Test Case 6: Simulating a Crash of the Node that Runs the Primary Db2
Procedure: Log in to the Db2 primary instance as root and run echo 'c' > /proc/sysrq-trigger
.
[root@dbprim00 ~] echo 'c' > /proc/sysrq-trigger ─────────────────────────────────────────────────────────────────────────────────────────────────────── Session stopped - Press <return> to exit tab - Press R to restart session - Press S to save terminal output to file Network error: Software caused connection abort
Expected result: The primary Db2 should failover to standby node. The standby is in a stopped state on the previous primary.

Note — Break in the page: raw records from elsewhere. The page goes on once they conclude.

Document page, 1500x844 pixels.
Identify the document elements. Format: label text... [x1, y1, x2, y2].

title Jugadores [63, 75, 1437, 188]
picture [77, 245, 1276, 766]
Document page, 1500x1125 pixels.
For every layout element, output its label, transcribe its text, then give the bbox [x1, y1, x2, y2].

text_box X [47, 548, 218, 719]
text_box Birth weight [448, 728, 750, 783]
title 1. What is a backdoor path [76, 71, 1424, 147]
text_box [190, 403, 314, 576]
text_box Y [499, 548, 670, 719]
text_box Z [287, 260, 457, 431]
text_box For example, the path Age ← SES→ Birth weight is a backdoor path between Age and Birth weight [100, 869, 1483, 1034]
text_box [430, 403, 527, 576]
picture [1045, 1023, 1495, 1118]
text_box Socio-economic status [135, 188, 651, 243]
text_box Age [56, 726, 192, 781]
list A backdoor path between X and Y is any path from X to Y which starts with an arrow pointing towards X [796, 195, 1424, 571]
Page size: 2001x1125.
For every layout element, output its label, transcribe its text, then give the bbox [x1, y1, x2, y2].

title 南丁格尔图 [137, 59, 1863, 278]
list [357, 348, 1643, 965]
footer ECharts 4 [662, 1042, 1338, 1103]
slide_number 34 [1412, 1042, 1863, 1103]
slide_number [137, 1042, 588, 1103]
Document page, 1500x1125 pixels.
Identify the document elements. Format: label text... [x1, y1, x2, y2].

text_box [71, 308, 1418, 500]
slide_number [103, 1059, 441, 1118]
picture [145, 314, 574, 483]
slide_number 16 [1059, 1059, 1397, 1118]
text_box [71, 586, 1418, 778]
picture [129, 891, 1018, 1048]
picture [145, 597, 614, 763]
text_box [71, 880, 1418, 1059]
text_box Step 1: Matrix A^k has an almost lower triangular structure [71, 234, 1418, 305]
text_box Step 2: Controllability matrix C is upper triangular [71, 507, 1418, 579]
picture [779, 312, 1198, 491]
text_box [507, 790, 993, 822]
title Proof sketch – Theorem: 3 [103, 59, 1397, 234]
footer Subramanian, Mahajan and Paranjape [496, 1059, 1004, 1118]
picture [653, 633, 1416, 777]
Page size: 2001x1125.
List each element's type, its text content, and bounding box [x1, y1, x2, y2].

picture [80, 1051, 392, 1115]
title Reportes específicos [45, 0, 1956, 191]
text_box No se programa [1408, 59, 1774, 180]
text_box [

[root@dbsec00 ~] pcs status Cluster name: db2ha Stack: corosync Current DC: dbsec00 (version 1.1.18-11.el7_5.4-2b07d5c5a9) - partition with quorum Last updated: Fri Feb 21 15:38:43 2020 Last change: Fri Feb 21 15:33:17 2020 by hacluster via crmd on dbsec00 2 nodes configured 4 resources configured Online: [ dbprim00 dbsec00 ] Full list of resources: clusterfence (stonith:fence_aws): Started dbsec00 Master/Slave Set: Db2_HADR_STJ-master [Db2_HADR_STJ] Masters: [ dbsec00 ] Stopped: [ dbprim00 ] db2-oip (ocf::heartbeat:aws-vpc-move-ip): Started dbsec00 Failed Actions: * Db2_HADR_STJ_start_0 on dbprim00 'unknown error' (1): call=15, status=complete, exitreason='', last-rc-change='Fri Feb 21 15:38:31 2020', queued=0ms, exec=7666ms Daemon Status: corosync: active/enabled pacemaker: active/enabled pcsd: active/enabled
Followup action: Start the EC2 instance and then start Db2 as standby on the standby instance as you did in Test Case 2. Clear the monitoring error.